Ne sont-ils pas, sur ce propos, envieillis à fond les gens qui nous disent : « Dieu, avant de faire le ciel et la terre, que faisait-il ? Supposé, disent-ils, qu’il fût de loisir et désoeuvré, pourquoi n’eut-il pas continué toujours à toujours chômer comme devant ? Ou bien supposé en Dieu un mouvement nouveau et une volonté nouvelle de créer quelque chose non encore créé, comment, dès lors, concilier la véritable éternité avec l’éclosion d’une volonté jusque-là non existante ? La volonté de Dieu, en effet, n’est pas chose créée, mais précède la création, rien ne pouvant être créé, qu’il n’y ait d’abord une volonté dans le Créateur.

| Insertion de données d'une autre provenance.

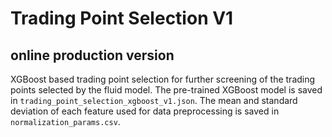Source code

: # Trading Point Selection V1
## online production version

XGBoost based trading point selection for further screening of the trading points selected by the fluid model. The pre-trained XGBoost model is saved in `trading_point_selection_xgboost_v1.json`. The mean and standard deviation of each feature used for data preprocessing is saved in `normalization_params.csv`.
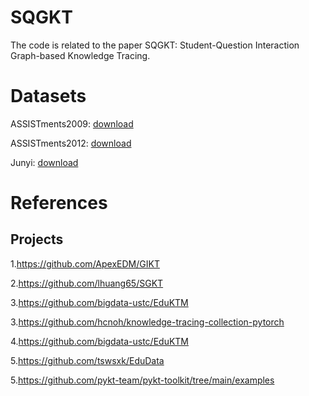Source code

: # SQGKT
The code is related to the paper SQGKT: Student-Question Interaction Graph-based Knowledge Tracing.

# Datasets
ASSISTments2009: [download](https://drive.google.com/file/d/1NNXHFRxcArrU0ZJSb9BIL56vmUt5FhlE/view)

ASSISTments2012: [download](https://drive.google.com/file/d/0BxCxNjHXlkkHczVDT2kyaTQyZUk/edit?usp=sharing)

Junyi: [download](http://base.ustc.edu.cn/data/JunyiAcademy_Math_Practicing_Log/junyi.rar)
# References
## Projects

1.https://github.com/ApexEDM/GIKT

2.https://github.com/lhuang65/SGKT

3.https://github.com/bigdata-ustc/EduKTM

3.https://github.com/hcnoh/knowledge-tracing-collection-pytorch

4.https://github.com/bigdata-ustc/EduKTM

5.https://github.com/tswsxk/EduData

5.https://github.com/pykt-team/pykt-toolkit/tree/main/examples
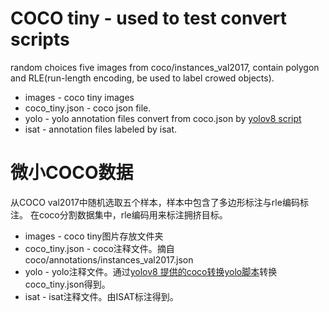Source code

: # COCO tiny - used to test convert scripts

random choices five images from coco/instances_val2017, contain polygon and RLE(run-length encoding, be used to label crowed objects).

- images - coco tiny images
- coco_tiny.json - coco json file.
- yolo - yolo annotation files convert from coco.json by [yolov8 script](https://github.com/ultralytics/JSON2YOLO/blob/c38a43f342428849c75c103c6d060012a83b5392/general_json2yolo.py)
- isat - annotation files labeled by isat.

# 微小COCO数据

从COCO val2017中随机选取五个样本，样本中包含了多边形标注与rle编码标注。
在coco分割数据集中，rle编码用来标注拥挤目标。

- images - coco tiny图片存放文件夹
- coco_tiny.json - coco注释文件。摘自coco/annotations/instances_val2017.json
- yolo - yolo注释文件。通过[yolov8 提供的coco转换yolo脚本](https://github.com/ultralytics/JSON2YOLO/blob/c38a43f342428849c75c103c6d060012a83b5392/general_json2yolo.py)转换coco_tiny.json得到。
- isat - isat注释文件。由ISAT标注得到。
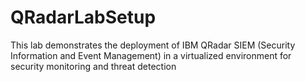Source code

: # QRadarLabSetup
This lab demonstrates the deployment of IBM QRadar SIEM (Security Information and Event Management) in a virtualized environment for security monitoring and threat detection
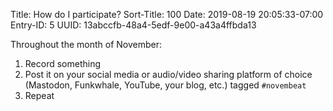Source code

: Title: How do I participate?
Sort-Title: 100
Date: 2019-08-19 20:05:33-07:00
Entry-ID: 5
UUID: 13abccfb-48a4-5edf-9e00-a43a4ffbda13

Throughout the month of November:

1. Record something
2. Post it on your social media or audio/video sharing platform of choice (Mastodon, Funkwhale, YouTube, your blog, etc.) tagged `#novembeat`
3. Repeat

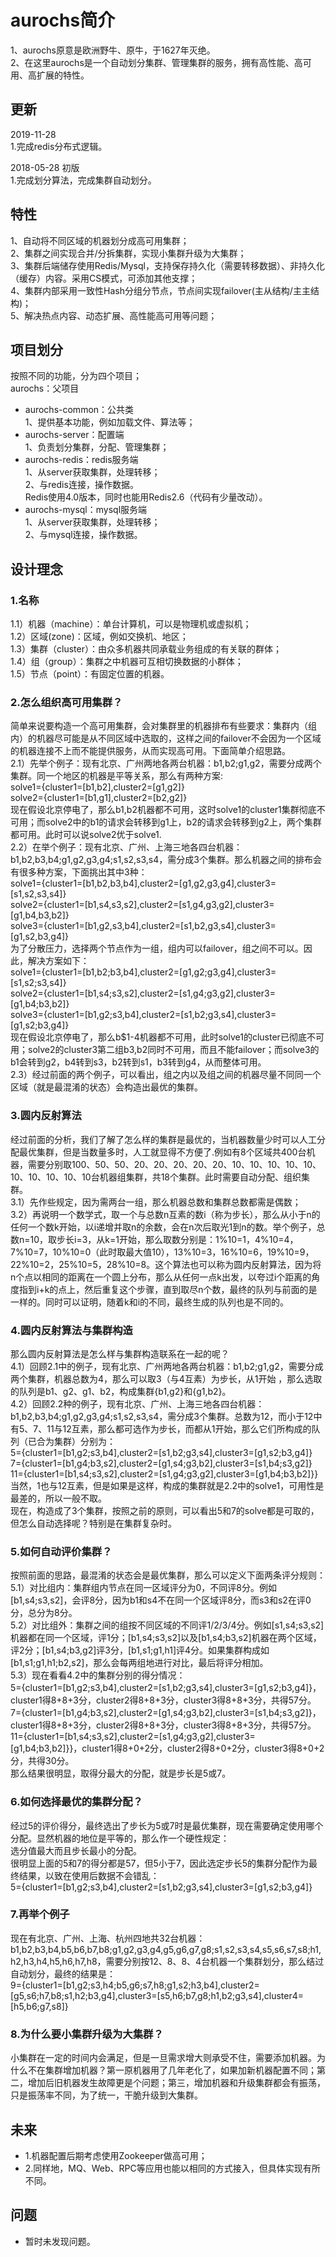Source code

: # aurochs简介
1、aurochs原意是欧洲野牛、原牛，于1627年灭绝。<br />
2、在这里aurochs是一个自动划分集群、管理集群的服务，拥有高性能、高可用、高扩展的特性。<br />

## 更新
2019-11-28<br />
1.完成redis分布式逻辑。<br />

2018-05-28 初版 <br />
1.完成划分算法，完成集群自动划分。<br />

## 特性
1、自动将不同区域的机器划分成高可用集群；<br />
2、集群之间实现合并/分拆集群，实现小集群升级为大集群；<br />
3、集群后端储存使用Redis/Mysql，支持保存持久化（需要转移数据）、非持久化（缓存）内容。采用CS模式，可添加其他支撑；<br />
4、集群内部采用一致性Hash分组分节点，节点间实现failover(主从结构/主主结构)；<br />
5、解决热点内容、动态扩展、高性能高可用等问题；<br />

## 项目划分
按照不同的功能，分为四个项目；<br />
aurochs：父项目<br />
- aurochs-common：公共类<br />
1、提供基本功能，例如加载文件、算法等；<br />
- aurochs-server：配置端<br />
1、负责划分集群，分配、管理集群；<br />
- aurochs-redis：redis服务端<br />
1、从server获取集群，处理转移；<br />
2、与redis连接，操作数据。<br />
Redis使用4.0版本，同时也能用Redis2.6（代码有少量改动）。<br />
- aurochs-mysql：mysql服务端<br />
1、从server获取集群，处理转移；<br />
2、与mysql连接，操作数据。<br />

## 设计理念
### 1.名称
1.1）机器（machine）：单台计算机，可以是物理机或虚拟机；<br />
1.2）区域(zone)：区域，例如交换机、地区；<br />
1.3）集群（cluster）：由众多机器共同承载业务组成的有关联的群体；<br />
1.4）组（group）：集群之中机器可互相切换数据的小群体；<br />
1.5）节点（point）：有固定位置的机器。<br />
### 2.怎么组织高可用集群？
简单来说要构造一个高可用集群，会对集群里的机器排布有些要求：集群内（组内）的机器尽可能是从不同区域中选取的，这样之间的failover不会因为一个区域的机器连接不上而不能提供服务，从而实现高可用。下面简单介绍思路。<br />
2.1）先举个例子：现有北京、广州两地各两台机器：b1,b2;g1,g2，需要分成两个集群。同一个地区的机器是平等关系，那么有两种方案:<br />
solve1={cluster1=[b1,b2],cluster2=[g1,g2]} <br />
solve2={cluster1=[b1,g1],cluster2=[b2,g2]} <br />
现在假设北京停电了，那么b1,b2机器都不可用，这时solve1的cluster1集群彻底不可用；而solve2中的b1的请求会转移到g1上，b2的请求会转移到g2上，两个集群都可用。此时可以说solve2优于solve1.<br />
2.2）在举个例子：现有北京、广州、上海三地各四台机器：b1,b2,b3,b4;g1,g2,g3,g4;s1,s2,s3,s4，需分成3个集群。那么机器之间的排布会有很多种方案，下面挑出其中3种：<br />
solve1={cluster1=[b1,b2,b3,b4],cluster2=[g1,g2,g3,g4],cluster3=[s1,s2,s3,s4]} <br />
solve2={cluster1=[b1,s4,s3,s2],cluster2=[s1,g4,g3,g2],cluster3=[g1,b4,b3,b2]} <br />
solve3={cluster1=[b1,g2,s3,b4],cluster2=[s1,b2,g3,s4],cluster3=[g1,s2,b3,g4]} <br />
为了分散压力，选择两个节点作为一组，组内可以failover，组之间不可以。因此，解决方案如下：<br />
solve1={cluster1=[b1,b2;b3,b4],cluster2=[g1,g2;g3,g4],cluster3=[s1,s2;s3,s4]} <br />
solve2={cluster1=[b1,s4;s3,s2],cluster2=[s1,g4;g3,g2],cluster3=[g1,b4;b3,b2]} <br />
solve3={cluster1=[b1,g2;s3,b4],cluster2=[s1,b2;g3,s4],cluster3=[g1,s2;b3,g4]} <br />
现在假设北京停电了，那么b$1-4机器都不可用，此时solve1的cluster已彻底不可用；solve2的cluster3第二组b3,b2同时不可用，而且不能failover；而solve3的b1会转到g2，b4转到s3，b2转到s1，b3转到g4，从而整体可用。<br />
2.3）经过前面的两个例子，可以看出，组之内以及组之间的机器尽量不同同一个区域（就是最混淆的状态）会构造出最优的集群。<br />
### 3.圆内反射算法
经过前面的分析，我们了解了怎么样的集群是最优的，当机器数量少时可以人工分配最优集群，但是当数量多时，人工就显得不方便了.例如有8个区域共400台机器，需要分别取100、50、50、20、20、20、20、20、10、10、10、10、10、10、10、10、10、10台机器组集群，共18个集群。此时需要自动分配、组织集群。<br />
3.1）先作些规定，因为需两台一组，那么机器总数和集群总数都需是偶数；<br />
3.2）再说明一个数学式，取一个与总数n互素的数i（称为步长），那么从小于n的任何一个数k开始，以i递增并取n的余数，会在n次后取光1到n的数。举个例子，总数n=10，取步长i=3，从k=1开始，那么取数分别是：1%10=1，4%10=4，7%10=7，10%10=0（此时取最大值10），13%10=3，16%10=6，19%10=9，22%10=2，25%10=5，28%10=8。这个算法也可以称为圆内反射算法，因为将n个点以相同的距离在一个圆上分布，那么从任何一点k出发，以夸过i个距离的角度指到i+k的点上，然后重复这个步骤，直到取尽n个数，最终的队列与前面的是一样的。同时可以证明，随着k和i的不同，最终生成的队列也是不同的。<br />
### 4.圆内反射算法与集群构造
那么圆内反射算法是怎么样与集群构造联系在一起的呢？<br />
4.1）回顾2.1中的例子，现有北京、广州两地各两台机器：b1,b2;g1,g2，需要分成两个集群，机器总数为4，那么可以取3（与4互素）为步长，从1开始 ，那么选取的队列是b1、g2、g1、b2，构成集群{b1,g2}和{g1,b2}。<br />
4.2）回顾2.2种的例子，现有北京、广州、上海三地各四台机器：b1,b2,b3,b4;g1,g2,g3,g4;s1,s2,s3,s4，需分成3个集群。总数为12，而小于12中有5、7、11与12互素，那么都可选作为步长，而都从1开始，那么它们所构成的队列（已合为集群）分别为：<br />
5={cluster1=[b1,g2;s3,b4],cluster2=[s1,b2;g3,s4],cluster3=[g1,s2;b3,g4]}<br />
7={cluster1=[b1,g4;b3,s2],cluster2=[g1,s4;g3,b2],cluster3=[s1,b4;s3,g2]}<br />
11={cluster1=[b1,s4;s3,s2],cluster2=[s1,g4;g3,g2],cluster3=[g1,b4;b3,b2]}}<br />
当然，1也与12互素，但是如果是这样，构成的集群就是2.2中的solve1，可用性是最差的，所以一般不取。<br />
现在，构造成了3个集群，按照之前的原则，可以看出5和7的solve都是可取的，但怎么自动选择呢？特别是在集群复杂时。<br />
### 5.如何自动评价集群？
按照前面的思路，最混淆的状态会是最优集群，那么可以定义下面两条评分规则：<br />
5.1）对比组内：集群组内节点在同一区域评分为0，不同评8分。例如[b1,s4;s3,s2]，会评8分，因为b1和s4不在同一个区域评8分，而s3和s2在评0分，总分为8分。<br />
5.2）对比组外：集群之间的组按不同区域的不同评1/2/3/4分。例如[s1,s4;s3,s2]机器都在同一个区域，评1分；[b1,s4;s3,s2]以及[b1,s4;b3,s2]机器在两个区域，评2分；[b1,s4;b3,g2]评3分，[b1,s1;g1,h1]评4分。如果集群构成如[b1,s1;g1,h1;b2,s2]，那么会每两组地进行对比，最后将评分相加。<br />
5.3）现在看看4.2中的集群分别的得分情况：<br />
5={cluster1=[b1,g2;s3,b4],cluster2=[s1,b2;g3,s4],cluster3=[g1,s2;b3,g4]}，cluster1得8+8+3分，cluster2得8+8+3分，cluster3得8+8+3分，共得57分。<br />
7={cluster1=[b1,g4;b3,s2],cluster2=[g1,s4;g3,b2],cluster3=[s1,b4;s3,g2]}，cluster1得8+8+3分，cluster2得8+8+3分，cluster3得8+8+3分，共得57分。<br />
11={cluster1=[b1,s4;s3,s2],cluster2=[s1,g4;g3,g2],cluster3=[g1,b4;b3,b2]}}，cluster1得8+0+2分，cluster2得8+0+2分，cluster3得8+0+2分，共得30分。<br />
那么结果很明显，取得分最大的分配，就是步长是5或7。<br />
### 6.如何选择最优的集群分配？
经过5的评价得分，最终选出了步长为5或7时是最优集群，现在需要确定使用哪个分配。显然机器的地位是平等的，那么作一个硬性规定：<br />
选分值最大而且步长最小的分配。<br />
很明显上面的5和7的得分都是57，但5小于7，因此选定步长5的集群分配作为最终结果，以致在使用后数据不会错乱：<br />
5={cluster1=[b1,g2;s3,b4],cluster2=[s1,b2;g3,s4],cluster3=[g1,s2;b3,g4]}<br />
### 7.再举个例子
现在有北京、广州、上海、杭州四地共32台机器：b1,b2,b3,b4,b5,b6,b7,b8;g1,g2,g3,g4,g5,g6,g7,g8;s1,s2,s3,s4,s5,s6,s7,s8;h1,h2,h3,h4,h5,h6,h7,h8，需要分别按12、8、8、4台机器一个集群划分，那么结过自动划分，最终的结果是：<br />
9={cluster1=[b1,g2;s3,h4;b5,g6;s7,h8;g1,s2;h3,b4],cluster2=[g5,s6;h7,b8;s1,h2;b3,g4],cluster3=[s5,h6;b7,g8;h1,b2;g3,s4],cluster4=[h5,b6;g7,s8]}<br />
### 8.为什么要小集群升级为大集群？
小集群在一定的时间内会满足，但是一旦需求增大则承受不住，需要添加机器。为什么不在集群增加机器？第一原机器用了几年老化了，如果加新机器配置不同；第二，增加后旧机器发生故障更是个问题；第三，增加机器和升级集群都会有振荡，只是振荡率不同，为了统一，干脆升级到大集群。<br />

## 未来
- 1.机器配置后期考虑使用Zookeeper做高可用； <br/>
- 2.同样地，MQ、Web、RPC等应用也能以相同的方式接入，但具体实现有所不同。<br/>

## 问题
- 暂时未发现问题。<br />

La volonté de Dieu tient dans la substance même de Dieu. Or, que dans la substance de Dieu, quelque chose commence qui, avant, n’était pas, c’est se tromper que la dire substance éternelle ; mais que, d’autre part, Dieu ait de toute éternité voulu qu’il y eût une création, pourquoi la création, elle aussi, ne serait-elle pas éternelle ? »
Je dis seulement que tu es, Seigneur, le créateur de toute chose créée, et, si sous les noms de ciel et terre on entend toute chose créée, je dis sans broncher qu’avant de faire le ciel et la terre, Dieu ne faisait quoi que ce soit. Supposé, en effet, qu’il fît, qu’était-ce autre chose que du créé ?
Si cependant quelqu’un s’égare, esprit volage, à imaginer les temps révolus et s’il s’étonne que toi, le Dieu qui peut tout, qui crée tout, qui contient tout, tu aies, artisan du ciel et de la terre, remis, durant d’innombrables siècles, l’exécution d’un si grand ouvrage, qu’il se réveille, qu’il prenne garde : il s’étonne à faux.
De fait, où les prendre, ces innombrables siècles passés qui ne fussent pas faits par toi, auteur pourtant et créateur de tous les siècles ? Oui, le moyen ou bien qu’il y eût des temps que tu n’aurais pas créés ou bien qu’il y eût des temps passés, s’il n’y avait jamais eu de temps ?
Étant donc admis que les temps sont tous ton ouvrage, s’il y eut, avant que tu fasses le ciel et la terre, un temps quelconque, pourquoi dire que tu chômais, sans ouvrage ? Ce temps-là même, aussi bien, tu l’avais fait, et il ne put y avoir des temps passés avant que tu aies fait des temps. Si, d’ailleurs, il n’y eut, avant le ciel et la terre, aucun temps, pourquoi demander ce que tu faisait alors, puisque, faute de temps, il n’y avait pas d’alors ?
Toi, au surplus, tu n’es pas d’un temps avant d’autres temps, sinon tu ne serais pas avant tous les temps. Non, c’est du haut de ton éternité, perpétuel présent, que tu es avant tout passé et que tu es également par-dessus tout avenir, puisque cet avenir sera, une fois venu, le passé, tandis que toi tu es identique à toi-même, sans que tes années décroissent. Tes années ne s’en vont ni ne viennent, comme les nôtres, qui, pour que toutes viennent, s’en vont et viennent. Tes années, parce qu’elles sont stables, sont stables toutes ensembles, sans qu’il en vienne, car elles ne passent, pour en chasser qui s’en aille ; ce sont les nôtres d’ici, qui seront toutes au complet quand elles auront toutes cessé d’être. Tes années sont un unique jour et ton jour à toi est non pas un « jour pour jour », mais un « aujourd’hui », ton aujourd’hui qui, non plus qu’il ne succède à un hier, ne cède la place à un demain. Ton aujourd’hui, c’est l’éternité, d’où vient que tu as engendré, coéternel, celui auquel tu as dit : « Je t’ai engendré, moi, aujourd’hui. » Les temps, c’est toi qui, tous, les a faits, et tu es avant tous les temps, sans qu’il y ait eu temps quelconque où le temps n’existait pas. Il n’y a donc pas eu de temps où tu n’eusses fait quoi que ce soit, puisque ce temps même tu l’aurais fait. Il n’y a pas davantage des temps coéternels avec toi, puisque, toi, tu demeures et que, s’ils demeuraient, ce ne seraient pas des temps.